任务要求: 请列出下文这篇关于Jepsen测试的技术文章在"下面推荐几篇关于Clojure入门的文章"这句话之后推荐的全部条目名称。

选读片段:
分布式系统

Jepsen测试

2020年12月19日 阅读(1,419)

在线性一致性理论中我们已经介绍了Jepsen测试的理论基础。通过本文我们来看下怎么编写运行一个简单的Jepsen测试。

1.Clojure语言介绍及入门

Jepsen本身基于Clojure开发,如果想要了解Jepsen测试框架的内部实现以及其他一些开源项目的Jespen测试代码,需要能够看懂Clojure。首先我们来介绍下Clojure,Clojure是一种函数式编程语言,本身运行基于jvm,跟java可以进行很好的交互,关于Clojure的更多优点可以参考此文。Clojure这个单词,C L J分别用了代表C Lisp Java,同时又跟Closure的拼写近似。除了Jepsen之外,另一个比较有名的采用了Clojure的开源系统是Storm,这里有一个Storm采用Clojure的原因介绍

Jepsen的作者Aphyr也写过一篇关于Clojure入门相关的文章

下面推荐几篇关于Clojure入门的文章:

clojure-by-example 结合Clojure解释器实际运行试试应该可以更快上手,第2节我们会介绍怎么准备一个Clojure运行环境

Reading Clojure Characters Clojure本身有很多语法糖,各种符号对于初学者来说容易造成困扰,此文是关于各种语法糖的一个总结

Clojure API 文档

2.Jepsen运行环境搭建

要运行Jepsen测试首先要有java和Clojure运行环境,通过安装lein(Clojure集成开发工具),可以把它们都准备好。我们可以参考Jepsen代码中的DockerFile制作一个docker image,该image包含运行Jepsen测试程序需要的所有环境依赖,同时将jepsen源代码copy到/jepsen目录。通过该docker image我们可以直接在测试机上启动容器,在容器里面运行Jepsen测试。

数据列表:
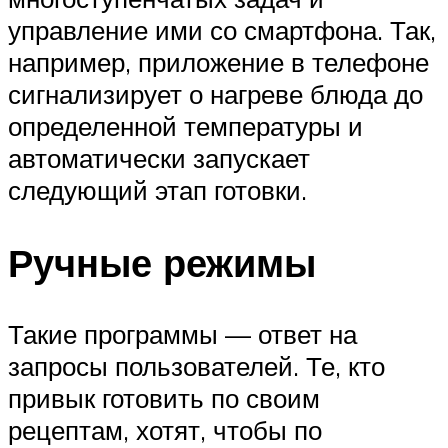
управление ими со смартфона. Так,
например, приложение в телефоне
сигнализирует о нагреве блюда до
определенной температуры и
автоматически запускает
следующий этап готовки.
Ручные режимы
Такие программы — ответ на
запросы пользователей. Те, кто
привык готовить по своим
рецептам, хотят, чтобы по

输出结果:
clojure-by-example
Reading Clojure Characters
Clojure API 文档